▶ EXERCISE BRIEF
In the data below, which lines contain "LLMQueryRephraserOptions"? List them by copying each one.

[Start of section]

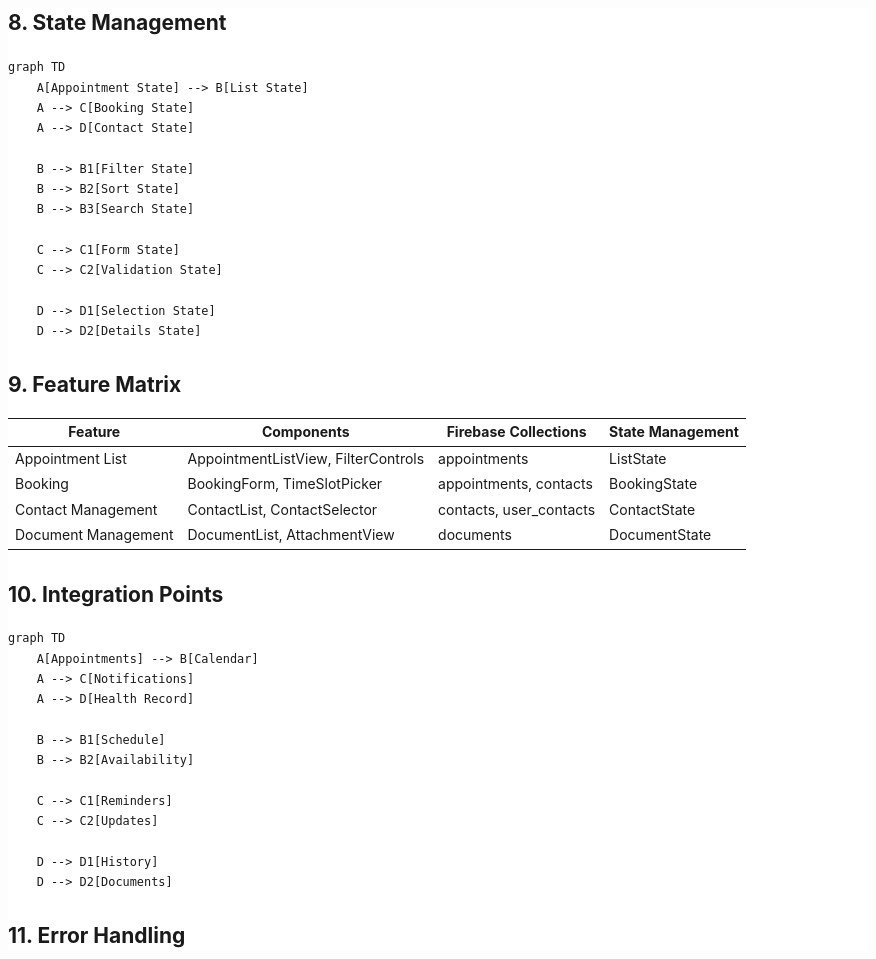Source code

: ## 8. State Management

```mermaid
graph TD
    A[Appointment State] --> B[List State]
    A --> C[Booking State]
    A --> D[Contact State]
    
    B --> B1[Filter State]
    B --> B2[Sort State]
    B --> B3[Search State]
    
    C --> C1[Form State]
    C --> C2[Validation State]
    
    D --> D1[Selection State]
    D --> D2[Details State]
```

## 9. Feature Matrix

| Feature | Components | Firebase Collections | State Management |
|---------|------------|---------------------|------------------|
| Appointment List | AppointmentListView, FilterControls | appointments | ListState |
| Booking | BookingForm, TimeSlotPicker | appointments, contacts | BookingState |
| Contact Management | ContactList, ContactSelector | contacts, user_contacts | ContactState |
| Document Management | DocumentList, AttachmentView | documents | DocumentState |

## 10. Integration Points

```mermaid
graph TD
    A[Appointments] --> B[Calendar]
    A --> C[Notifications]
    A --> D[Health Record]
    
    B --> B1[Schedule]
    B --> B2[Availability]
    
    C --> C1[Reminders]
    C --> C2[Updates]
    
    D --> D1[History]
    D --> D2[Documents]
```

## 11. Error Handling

[End of section]
[Start of section]

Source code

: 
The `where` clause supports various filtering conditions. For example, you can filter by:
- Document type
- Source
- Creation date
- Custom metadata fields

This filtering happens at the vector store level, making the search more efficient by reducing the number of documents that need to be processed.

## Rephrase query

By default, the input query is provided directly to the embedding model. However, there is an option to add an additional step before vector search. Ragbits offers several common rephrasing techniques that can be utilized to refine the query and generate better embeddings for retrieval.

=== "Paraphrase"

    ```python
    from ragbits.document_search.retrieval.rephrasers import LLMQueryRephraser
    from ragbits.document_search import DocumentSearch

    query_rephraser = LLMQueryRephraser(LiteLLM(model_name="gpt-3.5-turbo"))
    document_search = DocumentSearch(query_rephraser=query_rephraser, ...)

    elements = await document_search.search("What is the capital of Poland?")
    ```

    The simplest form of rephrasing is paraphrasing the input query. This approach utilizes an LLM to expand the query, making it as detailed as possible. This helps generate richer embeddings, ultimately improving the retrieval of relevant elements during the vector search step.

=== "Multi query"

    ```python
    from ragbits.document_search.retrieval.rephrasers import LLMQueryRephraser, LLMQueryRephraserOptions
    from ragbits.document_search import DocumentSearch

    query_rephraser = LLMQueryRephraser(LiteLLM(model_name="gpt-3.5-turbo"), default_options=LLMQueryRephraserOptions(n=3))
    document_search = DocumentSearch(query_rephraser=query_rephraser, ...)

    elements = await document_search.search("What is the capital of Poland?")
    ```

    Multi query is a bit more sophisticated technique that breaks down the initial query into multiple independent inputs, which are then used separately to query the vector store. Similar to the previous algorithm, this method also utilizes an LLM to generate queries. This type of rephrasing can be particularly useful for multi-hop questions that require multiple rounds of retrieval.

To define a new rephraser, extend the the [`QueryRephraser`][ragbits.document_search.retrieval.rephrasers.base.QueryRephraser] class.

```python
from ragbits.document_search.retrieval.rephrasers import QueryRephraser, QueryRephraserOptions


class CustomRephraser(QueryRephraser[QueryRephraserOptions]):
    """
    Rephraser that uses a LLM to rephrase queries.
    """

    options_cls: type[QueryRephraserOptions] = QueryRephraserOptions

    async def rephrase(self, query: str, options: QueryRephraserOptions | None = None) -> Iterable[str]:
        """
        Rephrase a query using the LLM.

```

[End of section]

▶ EXPECTED OUTPUT
    from ragbits.document_search.retrieval.rephrasers import LLMQueryRephraser, LLMQueryRephraserOptions
    query_rephraser = LLMQueryRephraser(LiteLLM(model_name="gpt-3.5-turbo"), default_options=LLMQueryRephraserOptions(n=3))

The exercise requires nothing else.